Bollywood actor Harshvardhan Kapoor is getting mixed reviews for his film Bhavesh Joshi Superhero, which has been directed by Vikramaditya Motwane. The film sees him play a common man who takes on socio-political issues head on, says that in real life he is comfortable in his own world and doesn't take interest in forming an opinion on anything political.
"I am someone who is very comfortable in my own world and I know it is not a good thing. I really do not take much interest in forming an opinion on anything political because I am not inclined to that," Harshvardhan told IANS.
Having grown up in a family of film stars and producers like father Anil Kapoor, sister Sonam Kapoor Ahuja, uncles like Boney Kapoor, Sanjay Kapoor as well as cousins like Arjun Kapoor and Mohit Marwah, Harshvardhan has seen success and failure of the entertainment business from close quarters.
Is that the reason why the end result of the film does not bother him much and he is rather focussed on the process of filmmaking?
Harshvardhan said: "No, that is not true... I do get hurt. When my debut film did not work for most of the people, I was upset but do we really know how to control the fate of a film?
"All we can do is put on hard work. In a year, only 10 films get huge success at the box office out of so many films releasing in India. And what is the definition of success?
"From childhood I have seen, there are films that are counted as most successful film and in two weeks, those films went off the people's memories. On the other hand, there are films that didn't work commercially, but people cherish them even today. So what really a successful film is?" questioned the young actor.
As for his "Bhavesh Joshi Superhero" -- directed by Vikramaditya Motwane, he believes it has a quality of being relatable to the mass audience.
"The treatment of the film is very different. It is modern and cinematically rich. The inspiration of the core character may be drawn from the angry young man era of our Hindi cinema, but the feet are very much in today's time.

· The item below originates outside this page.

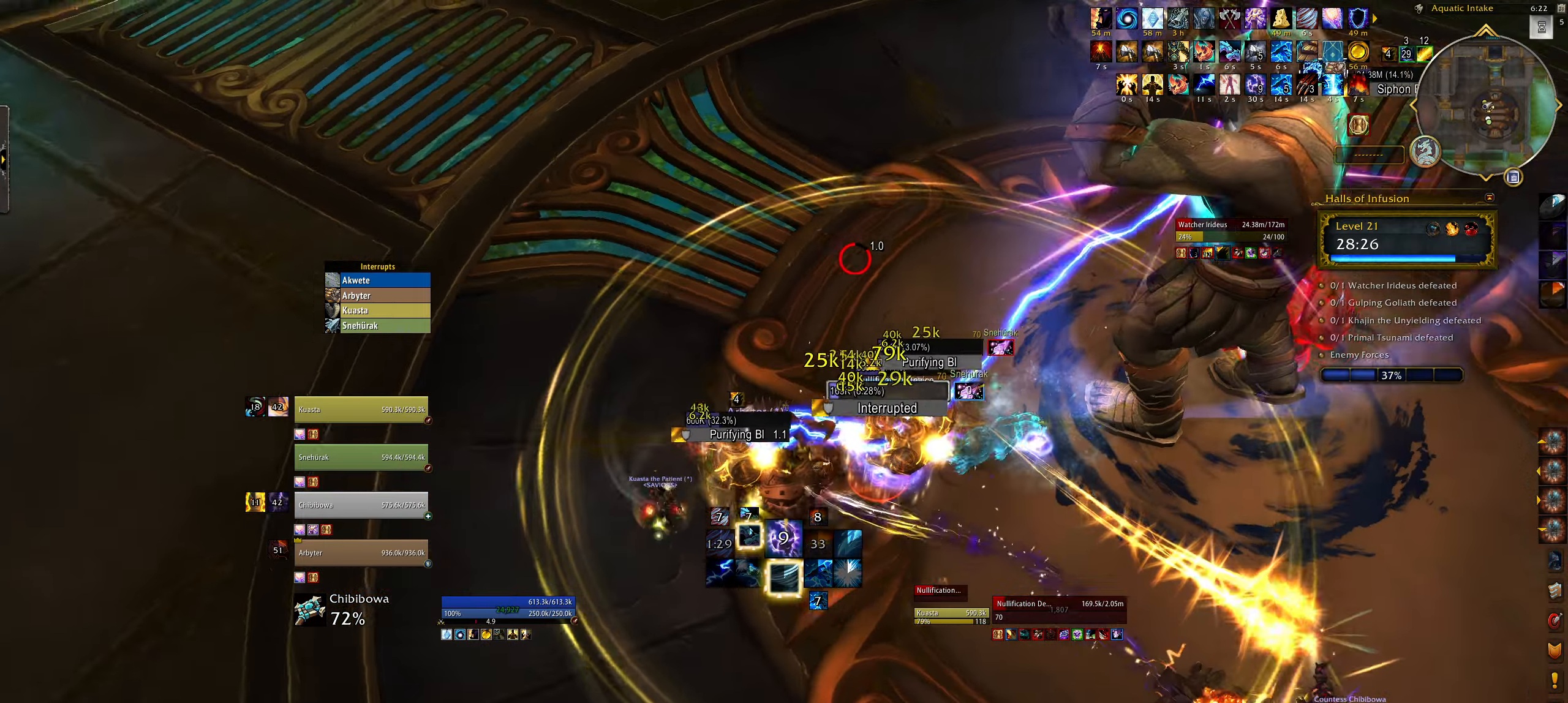
{"keys": ["4"], "mouse": ["right"], "events": [[17, "4", "up"], [34, "q", "up"], [117, "4", "down"], [150, "e", "down"], [217, "4", "up"], [317, "4", "down"], [400, "4", "up"], [417, "e", "up"], [484, "4", "down"]]}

"It is a realistic film and not a larger than life superhero film. I think the content of the film is quite accessible to the larger audience unlike my ‘Mirzya'," Harshvardhan said.
The actor believes that the definition of the superhero is changing in Indian cinema where the story of common man is getting celebrated.
"It is the story of a young guy who was leading a regular life with a lot of complaint about the system that we all do, but we really do not do much about it.
"Then he finds himself in extraordinary circumstances and decided to make a choice… a very brave choice that a regular guy will not attempt to do. I think that's what makes him a superhero."
For the film, Harshvardhan went by the script and the director's vision.
Also, being a formally trained actor, Harshvardhan's process of immersing himself in a character is a combination of method acting and personal life experiences.
"To bring a certain emotion in a scene, I do not look out for others' examples, but my own life experiences. Of course, I cannot live life like that character in the film, but in my personal life, I must have experienced something similar.
"Another important thing we have to keep in mind is, in film shooting, we do not shoot the story as sequentially as the audience watch on screen. We might shoot the climax at the beginning of filming.
"So when I am performing a scene, I try to understand what the story wants to achieve through the scene. I also use my sense memory."